Part 68 - It's A Confession

449 67 4
                                    

Liv tampak membuka kedua matanya dengan perlahan lalu menatap jendela kaca besar itu. Hujan tampak turun dengan begitu deras hingga membasahi jendela kaca itu. Wanita itu lalu menoleh ke arah sampingnya dan tidak mendapati Sergio di sebelahnya. Liv pun mencari-cari di mana kekasihnya itu berada, namun tampaknya Sergio sedang tidak berada di dalam kamar itu.

Liv pun kembali merebahkan dirinya di atas ranjang sambil menatap langit-langit. Senyum di wajah wanita itu pun mengembang. Tampaknya perasaan Liv saat ini rasanya begitu berbunga-bunga, senang dan bahagia. Mungkin karena semalam ia dan Sergio telah menghabiskan malam yang begitu sempurna dan menakjubkan, persis seperti saat keduanya pertama kali bertemu di Ambrosè.

Liv menyentuh bibirnya dengan perlahan dan masih dapat merasakan manisnya bibir Sergio di sana. Bagaimana bisa wanita itu melupakan ciuman terhebat yang pernah dirasakan olehnya selama hidupnya? Sungguh luar biasa rasanya!

"Selamat pagi, Cantik." ujar Sergio. "Apa kau ingin sarapan?"

Liv tampak menoleh ke arah sumber suara dan mendapati jika kekasihnya yang begitu tampan itu tengah berjalan dari arah pintu kamar tidur itu. Pria itu terlihat begitu rupawan, bahkan hanya dengan memakai selembar kaos dan sebuah celana jogger.

"Darimana saja kau?" ujar Liv.

"Bertemu dengan Jeff." ujar Sergio. "Mengapa? Apa kau sudah merindukanku?"

"Pria itu datang pagi-pagi buta?" ujar Liv.

"Sekarang sudah pukul delapan, Nona Miles." ujar Sergio.

Sergio berjalan menghampiri Liv lalu menjatuhkan tubuh bidangnya di atas ranjang. Pria itu pun memeluk tubuh Liv dengan sangat erat sambil memberikan kecupan kecil di seluruh wajah cantik kekasihnya itu.

"Mengapa kau begitu cantik, Nona Miles?" bisik Sergio.

Wajah Liv tersipu dan kedua pipinya pun memerah. Tampaknya wanita itu belum juga terbiasa mendengar pujian yang keluar dari mulut pria tampan itu. Liv hanya membalas pujian itu dengan sebuah senyuman lalu mendaratkan sebuah ciuman kecil di bibir pria itu.

"Sergio, kau belum menjawab pertanyaanku." ujar Liv. "Apa yang Jeff lakukan pagi-pagi ke apartemenmu?"

"Jeff hanya mengantar beberapa berkas yang harus kutandatangani." ujar Sergio. "Sekaligus menyampaikan sebuah undangan makan malam."

"Undangan makan malam?" ujar Liv. "Dari siapa? Kolega bisnismu?"

"Ibuku." ujar Sergio.

Glek!

Hampir saja Liv tersedak oleh ludahnya sendiri karena mendengar siapa yang memberikan undangan makan malam itu kepada Sergio. Apakah semua sudah baik-baik saja? Bukankah kemarin keduanya masih bersitegang dengan hebat? Apa hubungan Sergio dan Laura sudah membaik?

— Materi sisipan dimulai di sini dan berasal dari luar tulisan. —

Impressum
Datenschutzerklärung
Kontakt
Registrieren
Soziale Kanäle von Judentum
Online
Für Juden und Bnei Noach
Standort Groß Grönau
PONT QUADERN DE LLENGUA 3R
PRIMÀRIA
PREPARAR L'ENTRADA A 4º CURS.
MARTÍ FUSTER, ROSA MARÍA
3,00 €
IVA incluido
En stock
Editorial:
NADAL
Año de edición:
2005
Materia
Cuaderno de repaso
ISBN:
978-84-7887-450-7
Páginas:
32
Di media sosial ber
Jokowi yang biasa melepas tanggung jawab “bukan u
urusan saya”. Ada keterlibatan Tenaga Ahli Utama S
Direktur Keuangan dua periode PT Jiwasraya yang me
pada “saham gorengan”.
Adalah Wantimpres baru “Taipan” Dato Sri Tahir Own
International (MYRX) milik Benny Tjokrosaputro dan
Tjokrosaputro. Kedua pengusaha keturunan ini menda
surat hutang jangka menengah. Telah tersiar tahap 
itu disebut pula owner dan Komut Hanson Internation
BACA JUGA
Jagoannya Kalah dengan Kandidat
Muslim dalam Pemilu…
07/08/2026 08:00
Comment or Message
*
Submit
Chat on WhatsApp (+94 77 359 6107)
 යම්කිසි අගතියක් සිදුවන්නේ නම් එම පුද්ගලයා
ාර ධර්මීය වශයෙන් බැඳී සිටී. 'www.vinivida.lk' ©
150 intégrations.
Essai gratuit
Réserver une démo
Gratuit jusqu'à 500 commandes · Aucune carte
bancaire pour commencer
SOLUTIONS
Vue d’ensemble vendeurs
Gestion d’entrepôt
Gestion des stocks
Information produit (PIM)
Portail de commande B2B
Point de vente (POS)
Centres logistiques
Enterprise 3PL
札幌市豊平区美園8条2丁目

"Hmmm...Apakah kalian sudah berbaikan?" ujar Liv.

"Entahlah, tapi kami belum berbicara lagi sejak beradu argumen kemarin." ujar Sergio.

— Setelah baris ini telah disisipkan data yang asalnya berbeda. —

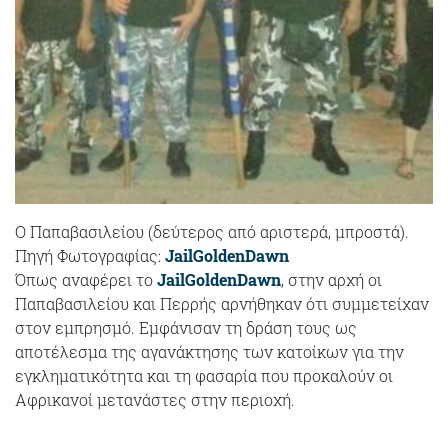
Ο Παπαβασιλείου (δεύτερος από αριστερά, μπροστά).
Πηγή Φωτογραφίας:
JailGoldenDawn
Όπως αναφέρει το
JailGoldenDawn
, στην αρχή οι
Παπαβασιλείου και Περρής αρνήθηκαν ότι συμμετείχαν
στον εμπρησμό. Εμφάνισαν τη δράση τους ως
αποτέλεσμα της αγανάκτησης των κατοίκων για την
εγκληματικότητα και τη φασαρία που προκαλούν οι
Αφρικανοί μετανάστες στην περιοχή.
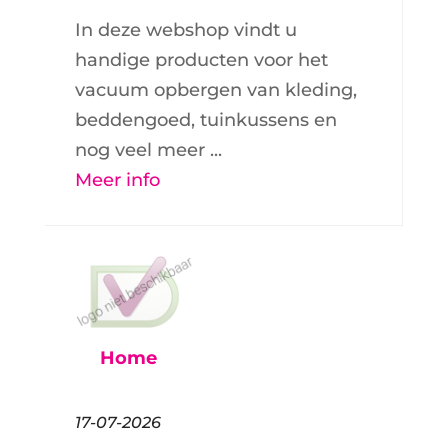
In deze webshop vindt u
handige producten voor het
vacuum opbergen van kleding,
beddengoed, tuinkussens en
nog veel meer ...
Meer info
Home
17-07-2026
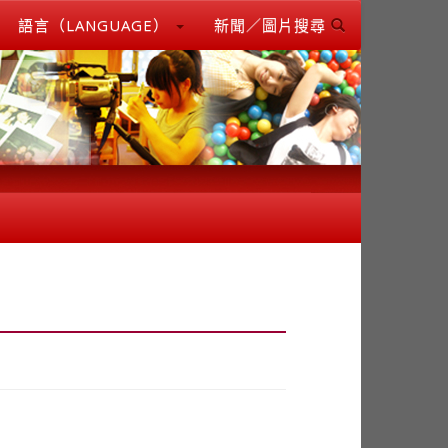
語言（LANGUAGE）
新聞／圖片搜尋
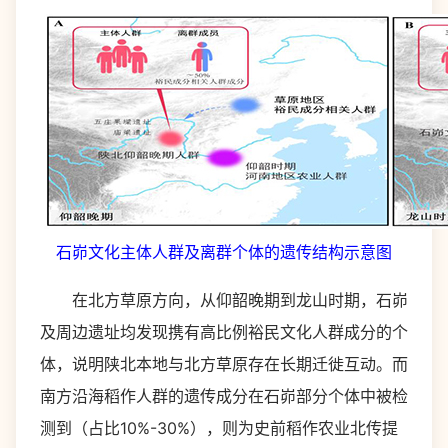
石峁文化主体人群及离群个体的遗传结构示意图
在北方草原方向，从仰韶晚期到龙山时期，石峁
及周边遗址均发现携有高比例裕民文化人群成分的个
体，说明陕北本地与北方草原存在长期迁徙互动。而
南方沿海稻作人群的遗传成分在石峁部分个体中被检
测到（占比10%-30%），则为史前稻作农业北传提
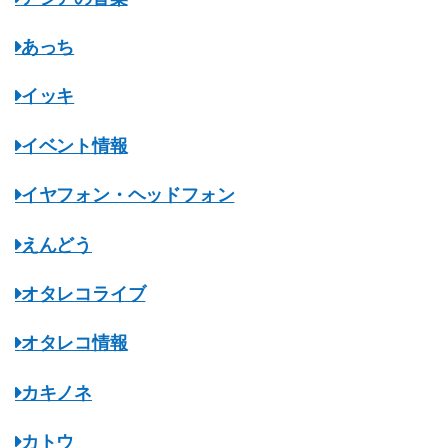
あっち
イッキ
イベント情報
イヤフォン・ヘッドフォン
えんどう
オタレコライブ
オタレコ情報
カキノネ
カトウ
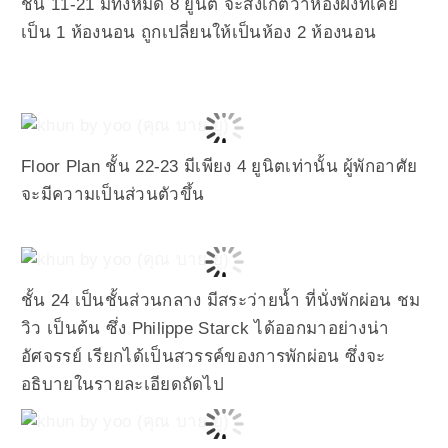
ชั้น 11-21 มีทั้งหมด 8 ยูนิต จะสังเกตว่าห้องฝั่งที่เคย
เป็น 1
ห้องนอน ถูกเปลี่ยนให้เป็นห้อง 2 ห้
องนอน
Floor Plan ชั้น 22-23 มีเพียง 4 ยูนิตเท่านั้น ผู้พักอาศัย
จะมีความเป็นส่วนตัวขึ้น
ชั้น 24 เป็นชั้นส่วนกลาง มีสระว่ายน้ำ ที่นั่งพักผ่อน ชม
วิว เป็นต้น ซึ่ง Philippe Starck ได้ออกมาอย่างน่า
อัศจรรย์ เรียกไ
ด้เป็นสวรรค์ของการพักผ่อน ซึ่งจะ
อธิบายในรายละเอียดถัดไป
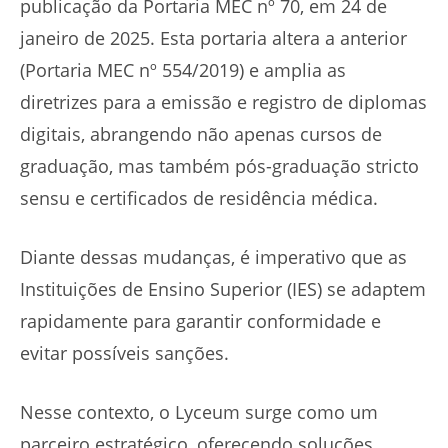
publicação da Portaria MEC nº 70, em 24 de
janeiro de 2025. Esta portaria altera a anterior
(Portaria MEC nº 554/2019) e amplia as
diretrizes para a emissão e registro de diplomas
digitais, abrangendo não apenas cursos de
graduação, mas também pós-graduação stricto
sensu e certificados de residência médica.
Diante dessas mudanças, é imperativo que as
Instituições de Ensino Superior (IES) se adaptem
rapidamente para garantir conformidade e
evitar possíveis sanções.
Nesse contexto, o Lyceum surge como um
parceiro estratégico, oferecendo soluções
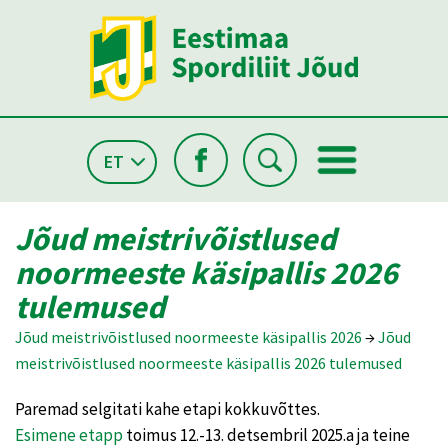
ET
Jõud meistrivõistlused
noormeeste käsipallis 2026
tulemused
Jõud meistrivõistlused noormeeste käsipallis 2026
→
Jõud
meistrivõistlused noormeeste käsipallis 2026 tulemused
Paremad selgitati kahe etapi kokkuvõttes.
Esimene etapp
toimus 12.-13. detsembril 2025.a ja teine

Liv tampak menatap wajah Sergio. Ekspresi pria itu terlihat begitu datar dan biasa saja. Tampaknya sebuah undangan makan malam setelah terjadi keributan besar seperti tempo hari bukanlah hal aneh dan mengagetkan bagi Sergio.

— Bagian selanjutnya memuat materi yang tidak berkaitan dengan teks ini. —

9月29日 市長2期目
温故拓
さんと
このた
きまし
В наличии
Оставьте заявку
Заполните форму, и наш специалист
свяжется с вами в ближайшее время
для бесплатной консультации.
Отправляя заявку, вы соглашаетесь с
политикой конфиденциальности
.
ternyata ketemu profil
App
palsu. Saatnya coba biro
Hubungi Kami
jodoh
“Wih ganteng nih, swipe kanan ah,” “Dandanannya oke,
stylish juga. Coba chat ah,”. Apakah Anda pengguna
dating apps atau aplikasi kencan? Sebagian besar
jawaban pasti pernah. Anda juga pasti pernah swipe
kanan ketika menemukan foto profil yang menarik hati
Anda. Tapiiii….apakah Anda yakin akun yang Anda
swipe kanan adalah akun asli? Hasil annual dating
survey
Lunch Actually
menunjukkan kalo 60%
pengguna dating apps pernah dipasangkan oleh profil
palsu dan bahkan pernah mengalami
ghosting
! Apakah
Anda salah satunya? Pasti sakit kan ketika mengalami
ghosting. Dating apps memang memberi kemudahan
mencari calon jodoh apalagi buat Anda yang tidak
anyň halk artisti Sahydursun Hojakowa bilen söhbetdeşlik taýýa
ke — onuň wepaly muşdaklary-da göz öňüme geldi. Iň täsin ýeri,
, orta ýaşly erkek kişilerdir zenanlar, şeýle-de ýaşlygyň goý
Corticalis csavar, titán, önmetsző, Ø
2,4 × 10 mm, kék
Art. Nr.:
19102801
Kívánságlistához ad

"Ibuku sedang berusaha untuk berbaikan denganku, Liv." lanjut Sergio. "Dan undangan makan malam ini adalah sebuah gencatan senjata."

Seingat Liv, Sergio memang pernah bercerita bahwa hubungan dengan keluarganya, khususnya kedua orangtuanya itu tidak baik. Titik klimaksnya adalah ketika Arthur dan Laura menunjuk Sergio untuk melepas semua mimpinya dan menduduki jabatan CEO Beckford Corp. Dan akhirnya Liv pun menyaksikan sendiri bagaimana kisruhnya hubungan anak dan ibu itu.